*Exercise prompt*.
Without any of the pictures, print every record below exactly.

^^^^

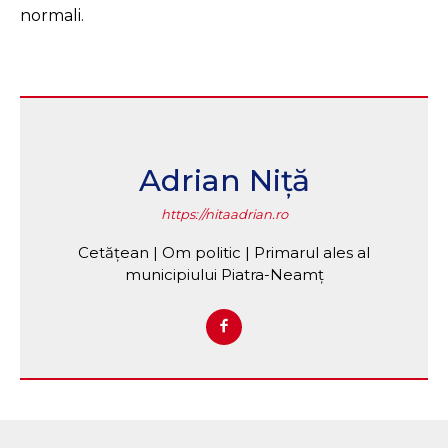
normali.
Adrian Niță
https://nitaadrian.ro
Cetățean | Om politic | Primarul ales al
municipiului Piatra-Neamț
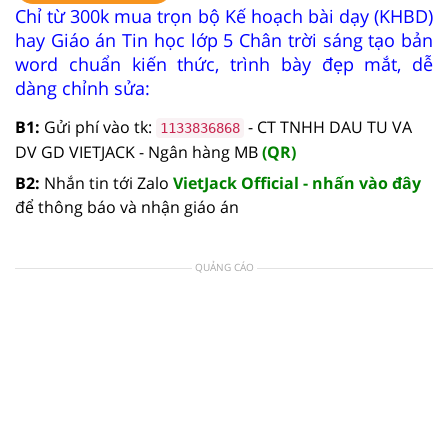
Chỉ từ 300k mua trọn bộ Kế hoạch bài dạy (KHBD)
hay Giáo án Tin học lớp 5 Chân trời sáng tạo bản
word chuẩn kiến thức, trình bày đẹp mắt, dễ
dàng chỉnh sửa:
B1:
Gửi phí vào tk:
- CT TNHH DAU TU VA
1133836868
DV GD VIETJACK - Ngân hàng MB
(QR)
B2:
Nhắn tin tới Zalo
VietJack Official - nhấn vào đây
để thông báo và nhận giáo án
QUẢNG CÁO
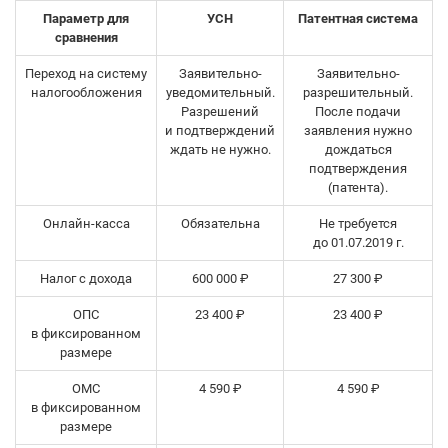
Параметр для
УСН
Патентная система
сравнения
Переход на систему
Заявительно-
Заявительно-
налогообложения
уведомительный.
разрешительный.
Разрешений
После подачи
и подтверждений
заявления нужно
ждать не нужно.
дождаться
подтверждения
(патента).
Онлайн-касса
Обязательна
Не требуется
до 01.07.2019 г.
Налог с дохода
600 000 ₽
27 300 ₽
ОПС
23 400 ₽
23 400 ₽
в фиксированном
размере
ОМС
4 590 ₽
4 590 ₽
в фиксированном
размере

^^^^

*Written response*.
normali.
Adrian Niță
https://nitaadrian.ro
Cetățean | Om politic | Primarul ales al
municipiului Piatra-Neamț
Chỉ từ 300k mua trọn bộ Kế hoạch bài dạy (KHBD)
hay Giáo án Tin học lớp 5 Chân trời sáng tạo bản
word chuẩn kiến thức, trình bày đẹp mắt, dễ
dàng chỉnh sửa:
B1:
Gửi phí vào tk:
- CT TNHH DAU TU VA
1133836868
DV GD VIETJACK - Ngân hàng MB
(QR)
B2:
Nhắn tin tới Zalo
VietJack Official - nhấn vào đây
để thông báo và nhận giáo án
QUẢNG CÁO
Параметр для
УСН
Патентная система
сравнения
Переход на систему
Заявительно-
Заявительно-
налогообложения
уведомительный.
разрешительный.
Разрешений
После подачи
и подтверждений
заявления нужно
ждать не нужно.
дождаться
подтверждения
(патента).
Онлайн-касса
Обязательна
Не требуется
до 01.07.2019 г.
Налог с дохода
600 000 ₽
27 300 ₽
ОПС
23 400 ₽
23 400 ₽
в фиксированном
размере
ОМС
4 590 ₽
4 590 ₽
в фиксированном
размере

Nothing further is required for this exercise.